Main Street Oak Ridge
- Location: Oak Ridge, Tennessee, United States
- Coordinates: 36°00′43″N 84°15′17″W﻿ / ﻿36.0120°N 84.2546°W
- Opening date: 1955 outdoor format (original mall), late 1980s enclosed (original mall) 2017 for (current outdoor shopp)
- Closing date: 2016 (original mall)
- Management: TN Oak Ridge Rutgers, LLC, Oak Ridge City Center, LLC (former)
- Owner: TN Oak Ridge Rutgers, LLC
- Anchor tenants: 2
- Floors: 1

= Main Street Oak Ridge =

Main Street Oak Ridge, formerly known as Oak Ridge City Center and Oak Ridge Mall, is a mixed-use development in Oak Ridge, Tennessee. It was formerly constructed as a large indoor shopping mall.

==History==
The site currently occupied by Oak Ridge City Center was selected by the U.S. Atomic Energy Commission to establish a permanent shopping center in the years following World War II. In 1951 the AEC selected a company headed by Guilford Glazer to build the new shopping center.
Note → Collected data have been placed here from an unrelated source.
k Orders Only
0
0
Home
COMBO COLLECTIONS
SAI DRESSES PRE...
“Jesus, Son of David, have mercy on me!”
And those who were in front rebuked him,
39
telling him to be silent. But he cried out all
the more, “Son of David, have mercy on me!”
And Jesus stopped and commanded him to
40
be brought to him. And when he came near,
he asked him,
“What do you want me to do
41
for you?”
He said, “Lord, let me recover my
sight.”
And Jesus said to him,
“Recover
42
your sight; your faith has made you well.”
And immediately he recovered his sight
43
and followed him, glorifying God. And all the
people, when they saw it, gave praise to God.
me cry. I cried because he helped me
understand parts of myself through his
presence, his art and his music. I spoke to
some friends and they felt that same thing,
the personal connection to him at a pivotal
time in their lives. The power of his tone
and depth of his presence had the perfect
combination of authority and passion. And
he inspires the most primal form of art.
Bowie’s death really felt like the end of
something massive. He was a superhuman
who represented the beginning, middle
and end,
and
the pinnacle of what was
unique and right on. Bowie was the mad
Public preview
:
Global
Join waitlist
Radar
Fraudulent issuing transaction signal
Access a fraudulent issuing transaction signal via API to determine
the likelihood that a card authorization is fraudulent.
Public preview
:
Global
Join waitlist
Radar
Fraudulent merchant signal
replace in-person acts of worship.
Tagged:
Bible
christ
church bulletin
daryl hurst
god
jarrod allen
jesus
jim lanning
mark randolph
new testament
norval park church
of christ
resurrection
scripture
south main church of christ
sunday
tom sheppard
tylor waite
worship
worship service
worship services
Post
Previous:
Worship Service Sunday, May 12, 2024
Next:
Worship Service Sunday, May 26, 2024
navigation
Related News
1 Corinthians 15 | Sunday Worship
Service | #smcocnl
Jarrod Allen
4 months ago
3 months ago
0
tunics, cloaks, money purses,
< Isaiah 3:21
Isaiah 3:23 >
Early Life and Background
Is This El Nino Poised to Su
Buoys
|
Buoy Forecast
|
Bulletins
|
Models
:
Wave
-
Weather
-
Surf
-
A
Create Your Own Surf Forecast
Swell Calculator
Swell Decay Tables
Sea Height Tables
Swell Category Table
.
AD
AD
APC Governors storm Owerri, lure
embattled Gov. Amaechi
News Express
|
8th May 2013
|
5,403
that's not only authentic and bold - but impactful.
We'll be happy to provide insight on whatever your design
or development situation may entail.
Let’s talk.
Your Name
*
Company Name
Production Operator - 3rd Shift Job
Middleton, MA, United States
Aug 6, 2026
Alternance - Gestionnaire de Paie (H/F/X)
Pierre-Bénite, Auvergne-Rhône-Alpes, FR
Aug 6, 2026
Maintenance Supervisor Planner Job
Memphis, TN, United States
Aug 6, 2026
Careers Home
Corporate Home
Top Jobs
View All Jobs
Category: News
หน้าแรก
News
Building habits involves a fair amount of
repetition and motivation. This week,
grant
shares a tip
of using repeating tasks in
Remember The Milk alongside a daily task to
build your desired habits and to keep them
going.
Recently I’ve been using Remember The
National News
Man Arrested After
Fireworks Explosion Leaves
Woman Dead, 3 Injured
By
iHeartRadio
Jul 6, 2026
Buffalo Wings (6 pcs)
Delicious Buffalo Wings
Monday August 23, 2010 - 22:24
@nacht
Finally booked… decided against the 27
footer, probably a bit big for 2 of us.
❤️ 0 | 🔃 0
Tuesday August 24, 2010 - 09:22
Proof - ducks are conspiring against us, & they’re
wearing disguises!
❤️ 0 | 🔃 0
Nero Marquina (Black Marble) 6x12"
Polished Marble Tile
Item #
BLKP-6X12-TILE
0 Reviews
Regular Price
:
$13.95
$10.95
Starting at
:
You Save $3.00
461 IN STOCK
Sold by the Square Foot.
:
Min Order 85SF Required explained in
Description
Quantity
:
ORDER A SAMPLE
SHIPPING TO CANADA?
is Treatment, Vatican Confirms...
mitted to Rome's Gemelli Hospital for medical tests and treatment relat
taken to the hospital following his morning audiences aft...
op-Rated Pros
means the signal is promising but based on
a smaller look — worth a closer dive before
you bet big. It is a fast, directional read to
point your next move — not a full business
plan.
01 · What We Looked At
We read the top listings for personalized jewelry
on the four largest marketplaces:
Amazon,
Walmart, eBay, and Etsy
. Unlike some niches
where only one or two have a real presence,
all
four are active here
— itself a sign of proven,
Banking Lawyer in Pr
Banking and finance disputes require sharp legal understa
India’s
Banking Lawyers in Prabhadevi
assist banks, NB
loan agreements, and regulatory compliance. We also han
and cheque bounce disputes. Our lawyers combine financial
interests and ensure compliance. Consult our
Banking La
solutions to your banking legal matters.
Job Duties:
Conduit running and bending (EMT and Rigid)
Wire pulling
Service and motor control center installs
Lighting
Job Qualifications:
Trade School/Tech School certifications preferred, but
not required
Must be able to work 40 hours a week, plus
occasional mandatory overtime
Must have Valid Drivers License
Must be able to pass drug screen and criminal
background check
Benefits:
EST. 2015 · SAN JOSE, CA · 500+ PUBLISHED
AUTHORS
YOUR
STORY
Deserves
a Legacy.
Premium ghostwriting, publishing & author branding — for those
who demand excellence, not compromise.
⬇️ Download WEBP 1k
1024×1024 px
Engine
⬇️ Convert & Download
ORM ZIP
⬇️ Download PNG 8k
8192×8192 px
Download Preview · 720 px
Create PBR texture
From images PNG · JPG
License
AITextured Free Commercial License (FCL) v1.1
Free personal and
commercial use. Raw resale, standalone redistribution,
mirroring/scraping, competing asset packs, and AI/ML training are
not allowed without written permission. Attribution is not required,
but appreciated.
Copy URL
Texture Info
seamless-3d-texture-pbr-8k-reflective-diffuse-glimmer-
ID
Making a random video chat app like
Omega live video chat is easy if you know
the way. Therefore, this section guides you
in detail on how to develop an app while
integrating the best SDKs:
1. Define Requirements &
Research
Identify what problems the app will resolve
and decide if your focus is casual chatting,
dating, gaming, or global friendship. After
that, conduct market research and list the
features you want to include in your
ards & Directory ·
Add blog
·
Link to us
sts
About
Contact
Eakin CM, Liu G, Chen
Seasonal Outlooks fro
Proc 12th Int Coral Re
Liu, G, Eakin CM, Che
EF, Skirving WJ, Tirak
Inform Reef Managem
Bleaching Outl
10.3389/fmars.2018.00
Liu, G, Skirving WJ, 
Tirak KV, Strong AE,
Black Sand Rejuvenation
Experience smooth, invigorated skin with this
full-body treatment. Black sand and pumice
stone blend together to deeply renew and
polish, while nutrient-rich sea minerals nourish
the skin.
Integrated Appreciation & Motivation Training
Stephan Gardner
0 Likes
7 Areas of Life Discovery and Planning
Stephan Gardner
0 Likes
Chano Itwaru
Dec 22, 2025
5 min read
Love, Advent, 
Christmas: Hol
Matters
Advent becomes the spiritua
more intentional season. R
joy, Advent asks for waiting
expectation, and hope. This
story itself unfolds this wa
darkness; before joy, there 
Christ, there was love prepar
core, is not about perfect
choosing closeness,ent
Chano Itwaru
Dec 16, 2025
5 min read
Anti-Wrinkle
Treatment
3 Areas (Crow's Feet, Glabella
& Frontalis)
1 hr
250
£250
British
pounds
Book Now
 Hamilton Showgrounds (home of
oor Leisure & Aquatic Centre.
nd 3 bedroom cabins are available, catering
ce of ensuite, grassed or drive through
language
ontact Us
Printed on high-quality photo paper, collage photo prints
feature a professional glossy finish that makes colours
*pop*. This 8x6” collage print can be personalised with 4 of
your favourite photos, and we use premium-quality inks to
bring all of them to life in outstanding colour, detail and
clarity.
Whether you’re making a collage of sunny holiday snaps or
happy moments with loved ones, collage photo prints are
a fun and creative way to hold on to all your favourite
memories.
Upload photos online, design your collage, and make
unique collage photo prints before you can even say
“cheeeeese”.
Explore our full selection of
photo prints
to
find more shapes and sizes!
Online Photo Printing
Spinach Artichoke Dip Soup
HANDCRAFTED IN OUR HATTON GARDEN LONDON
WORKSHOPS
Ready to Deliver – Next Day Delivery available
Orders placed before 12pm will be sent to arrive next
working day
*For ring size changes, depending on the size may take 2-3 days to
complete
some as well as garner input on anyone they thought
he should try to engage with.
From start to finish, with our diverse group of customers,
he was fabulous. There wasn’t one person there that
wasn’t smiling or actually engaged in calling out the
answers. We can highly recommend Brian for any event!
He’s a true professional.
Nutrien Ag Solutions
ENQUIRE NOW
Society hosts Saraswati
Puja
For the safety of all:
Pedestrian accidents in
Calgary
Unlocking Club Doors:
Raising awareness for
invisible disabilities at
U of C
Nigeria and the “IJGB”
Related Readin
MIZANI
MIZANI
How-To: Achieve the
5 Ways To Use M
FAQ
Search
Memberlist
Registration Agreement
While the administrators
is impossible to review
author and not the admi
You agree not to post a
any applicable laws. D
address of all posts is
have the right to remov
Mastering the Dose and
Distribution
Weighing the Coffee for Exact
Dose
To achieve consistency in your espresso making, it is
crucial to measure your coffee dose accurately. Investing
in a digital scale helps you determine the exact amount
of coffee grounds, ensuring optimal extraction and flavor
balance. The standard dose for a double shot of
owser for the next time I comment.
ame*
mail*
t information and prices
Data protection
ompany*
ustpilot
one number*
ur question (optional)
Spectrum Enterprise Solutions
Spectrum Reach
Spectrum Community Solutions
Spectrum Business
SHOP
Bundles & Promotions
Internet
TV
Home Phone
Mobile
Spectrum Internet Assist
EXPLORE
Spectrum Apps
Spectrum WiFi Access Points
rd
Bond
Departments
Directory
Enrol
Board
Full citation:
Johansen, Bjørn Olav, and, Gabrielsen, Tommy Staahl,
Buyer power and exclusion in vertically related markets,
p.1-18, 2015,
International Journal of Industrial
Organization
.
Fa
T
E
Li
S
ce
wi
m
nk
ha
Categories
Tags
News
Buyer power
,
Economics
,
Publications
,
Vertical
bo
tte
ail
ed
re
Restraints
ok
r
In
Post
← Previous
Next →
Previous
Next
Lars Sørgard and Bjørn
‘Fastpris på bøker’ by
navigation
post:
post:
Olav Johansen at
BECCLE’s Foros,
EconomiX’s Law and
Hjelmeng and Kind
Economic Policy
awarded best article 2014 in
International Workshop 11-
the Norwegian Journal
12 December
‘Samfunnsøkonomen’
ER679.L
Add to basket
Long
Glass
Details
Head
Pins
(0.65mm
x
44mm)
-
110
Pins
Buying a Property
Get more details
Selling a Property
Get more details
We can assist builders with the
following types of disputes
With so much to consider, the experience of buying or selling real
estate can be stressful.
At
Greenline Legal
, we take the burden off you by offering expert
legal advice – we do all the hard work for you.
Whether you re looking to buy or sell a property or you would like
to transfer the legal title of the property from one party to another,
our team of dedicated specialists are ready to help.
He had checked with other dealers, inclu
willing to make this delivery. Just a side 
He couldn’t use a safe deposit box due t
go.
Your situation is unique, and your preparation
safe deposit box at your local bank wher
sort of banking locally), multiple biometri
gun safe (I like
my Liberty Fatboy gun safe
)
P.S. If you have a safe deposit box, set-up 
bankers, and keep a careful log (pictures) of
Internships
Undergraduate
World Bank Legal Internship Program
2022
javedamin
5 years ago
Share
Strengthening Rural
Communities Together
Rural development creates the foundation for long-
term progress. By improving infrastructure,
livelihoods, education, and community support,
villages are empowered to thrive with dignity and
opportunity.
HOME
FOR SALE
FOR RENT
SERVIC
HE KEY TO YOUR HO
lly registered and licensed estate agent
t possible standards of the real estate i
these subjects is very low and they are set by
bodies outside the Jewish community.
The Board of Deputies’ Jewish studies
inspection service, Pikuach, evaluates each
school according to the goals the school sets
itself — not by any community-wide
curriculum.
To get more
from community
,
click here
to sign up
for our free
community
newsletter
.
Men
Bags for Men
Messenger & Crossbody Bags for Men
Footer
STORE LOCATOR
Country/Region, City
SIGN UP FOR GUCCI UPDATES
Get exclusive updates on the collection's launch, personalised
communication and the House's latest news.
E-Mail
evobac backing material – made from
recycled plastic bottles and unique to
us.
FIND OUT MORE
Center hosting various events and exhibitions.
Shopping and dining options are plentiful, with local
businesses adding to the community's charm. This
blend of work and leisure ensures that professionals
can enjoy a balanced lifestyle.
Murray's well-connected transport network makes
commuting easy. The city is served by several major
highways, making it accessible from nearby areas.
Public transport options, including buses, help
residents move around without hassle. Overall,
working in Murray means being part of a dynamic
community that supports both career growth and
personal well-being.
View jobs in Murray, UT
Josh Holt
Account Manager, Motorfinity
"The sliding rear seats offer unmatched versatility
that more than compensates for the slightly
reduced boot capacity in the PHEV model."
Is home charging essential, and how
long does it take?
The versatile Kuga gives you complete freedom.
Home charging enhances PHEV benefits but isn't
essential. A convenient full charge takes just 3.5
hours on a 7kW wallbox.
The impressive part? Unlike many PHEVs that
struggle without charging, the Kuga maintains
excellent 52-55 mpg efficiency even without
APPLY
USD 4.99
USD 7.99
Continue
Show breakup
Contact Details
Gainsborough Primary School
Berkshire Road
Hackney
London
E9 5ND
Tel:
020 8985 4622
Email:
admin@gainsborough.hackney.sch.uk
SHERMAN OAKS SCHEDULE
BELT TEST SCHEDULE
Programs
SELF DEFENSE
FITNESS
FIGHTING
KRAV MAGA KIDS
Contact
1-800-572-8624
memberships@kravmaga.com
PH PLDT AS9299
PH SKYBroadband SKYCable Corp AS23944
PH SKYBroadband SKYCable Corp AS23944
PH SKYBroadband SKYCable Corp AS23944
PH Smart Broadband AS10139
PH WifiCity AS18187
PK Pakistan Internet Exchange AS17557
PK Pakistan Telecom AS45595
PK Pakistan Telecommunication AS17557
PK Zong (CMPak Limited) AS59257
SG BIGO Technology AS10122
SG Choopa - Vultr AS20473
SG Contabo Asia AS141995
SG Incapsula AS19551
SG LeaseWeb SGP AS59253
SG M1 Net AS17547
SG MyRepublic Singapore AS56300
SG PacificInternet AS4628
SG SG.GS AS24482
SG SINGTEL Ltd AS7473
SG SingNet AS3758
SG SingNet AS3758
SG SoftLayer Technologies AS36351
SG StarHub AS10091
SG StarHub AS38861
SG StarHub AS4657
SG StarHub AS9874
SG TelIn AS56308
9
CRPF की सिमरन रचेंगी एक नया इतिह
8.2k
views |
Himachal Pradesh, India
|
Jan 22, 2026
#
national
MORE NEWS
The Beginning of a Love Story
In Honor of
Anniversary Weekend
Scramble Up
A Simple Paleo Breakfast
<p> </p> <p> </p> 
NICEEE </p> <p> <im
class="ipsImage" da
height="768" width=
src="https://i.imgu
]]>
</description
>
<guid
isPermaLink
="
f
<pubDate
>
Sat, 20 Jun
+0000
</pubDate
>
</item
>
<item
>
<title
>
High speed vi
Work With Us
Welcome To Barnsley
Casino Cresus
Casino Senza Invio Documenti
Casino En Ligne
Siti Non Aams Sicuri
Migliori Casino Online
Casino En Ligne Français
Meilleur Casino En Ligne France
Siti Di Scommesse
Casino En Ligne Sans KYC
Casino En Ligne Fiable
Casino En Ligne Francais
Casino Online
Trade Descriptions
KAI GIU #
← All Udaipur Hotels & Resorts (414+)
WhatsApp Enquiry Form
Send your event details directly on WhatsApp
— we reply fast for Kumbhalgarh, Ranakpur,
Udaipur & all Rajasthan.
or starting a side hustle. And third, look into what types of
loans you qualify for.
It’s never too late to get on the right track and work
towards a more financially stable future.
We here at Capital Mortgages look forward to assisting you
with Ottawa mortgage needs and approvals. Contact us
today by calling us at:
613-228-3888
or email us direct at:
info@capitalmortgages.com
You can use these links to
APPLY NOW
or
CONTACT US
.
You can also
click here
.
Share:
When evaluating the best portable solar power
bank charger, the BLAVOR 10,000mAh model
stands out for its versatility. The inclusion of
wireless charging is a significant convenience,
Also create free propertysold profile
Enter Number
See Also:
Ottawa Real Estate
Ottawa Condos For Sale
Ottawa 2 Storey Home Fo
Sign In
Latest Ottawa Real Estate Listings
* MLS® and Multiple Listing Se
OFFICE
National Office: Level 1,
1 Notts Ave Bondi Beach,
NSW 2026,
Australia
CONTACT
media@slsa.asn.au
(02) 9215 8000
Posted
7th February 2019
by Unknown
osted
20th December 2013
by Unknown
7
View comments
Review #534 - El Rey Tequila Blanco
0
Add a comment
A shortage of steel resulting from the Korean War delayed construction, but the Downtown Shopping Center opened in 1955. This shopping area was considered a replacement for the former "townsite" area around Jackson Square.

In the late 1980s Crown American purchased the property and converted it to an indoor mall by enclosing the walkways around the stores and significantly expanding the floor area.

RealtyLink, a South Carolina-based development company, purchased the former Oak Ridge Mall site on June 30, 2016, for $6.3 million. The new owner is TN Oak Ridge Rutgers LLC, a company established by RealtyLink for the development project.
Plans by the developer call for replacing the former mall with Main Street Oak Ridge. This will be a 58-acre, $75 million mixed-use development property.

Demolition of the former Oak Ridge Mall began on the morning of Tuesday, July 26, 2016.

With the exception of anchor stores Belk and JCPenney, the former mall has been demolished, as of November 23, 2016. Dick's Sporting Goods opened in 2017 on the new property, which was renamed Main Street Oak Ridge.